**Problem requirements**
Only lines containing the word "down" belong in the answer; copy each one from the records.

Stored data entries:
⁂

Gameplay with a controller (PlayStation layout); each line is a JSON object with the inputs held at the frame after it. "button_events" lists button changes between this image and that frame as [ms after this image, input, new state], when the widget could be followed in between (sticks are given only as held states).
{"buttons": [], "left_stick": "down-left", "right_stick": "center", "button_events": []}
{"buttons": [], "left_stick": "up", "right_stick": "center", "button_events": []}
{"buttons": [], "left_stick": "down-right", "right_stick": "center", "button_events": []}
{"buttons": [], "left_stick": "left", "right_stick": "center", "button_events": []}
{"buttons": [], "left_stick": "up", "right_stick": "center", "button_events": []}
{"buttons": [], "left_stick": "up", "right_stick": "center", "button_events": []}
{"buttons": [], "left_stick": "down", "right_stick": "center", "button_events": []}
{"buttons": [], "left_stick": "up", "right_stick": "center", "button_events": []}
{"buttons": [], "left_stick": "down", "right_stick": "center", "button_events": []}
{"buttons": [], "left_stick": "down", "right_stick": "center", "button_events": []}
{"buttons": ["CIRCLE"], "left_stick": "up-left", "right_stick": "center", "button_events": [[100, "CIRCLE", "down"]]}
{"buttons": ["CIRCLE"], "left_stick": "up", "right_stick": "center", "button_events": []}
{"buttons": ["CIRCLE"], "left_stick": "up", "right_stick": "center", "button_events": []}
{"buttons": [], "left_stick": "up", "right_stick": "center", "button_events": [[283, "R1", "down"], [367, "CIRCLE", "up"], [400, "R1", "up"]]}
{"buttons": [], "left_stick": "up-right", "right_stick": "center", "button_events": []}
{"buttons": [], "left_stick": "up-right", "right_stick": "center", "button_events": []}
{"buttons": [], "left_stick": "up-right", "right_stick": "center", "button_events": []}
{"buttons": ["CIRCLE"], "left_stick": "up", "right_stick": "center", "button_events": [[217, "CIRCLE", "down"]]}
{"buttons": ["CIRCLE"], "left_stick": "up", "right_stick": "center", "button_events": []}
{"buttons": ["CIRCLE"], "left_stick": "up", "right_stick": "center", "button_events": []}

⁂

**Result for this task**
{"buttons": [], "left_stick": "down-left", "right_stick": "center", "button_events": []}
{"buttons": [], "left_stick": "down-right", "right_stick": "center", "button_events": []}
{"buttons": [], "left_stick": "down", "right_stick": "center", "button_events": []}
{"buttons": [], "left_stick": "down", "right_stick": "center", "button_events": []}
{"buttons": [], "left_stick": "down", "right_stick": "center", "button_events": []}
{"buttons": ["CIRCLE"], "left_stick": "up-left", "right_stick": "center", "button_events": [[100, "CIRCLE", "down"]]}
{"buttons": [], "left_stick": "up", "right_stick": "center", "button_events": [[283, "R1", "down"], [367, "CIRCLE", "up"], [400, "R1", "up"]]}
{"buttons": ["CIRCLE"], "left_stick": "up", "right_stick": "center", "button_events": [[217, "CIRCLE", "down"]]}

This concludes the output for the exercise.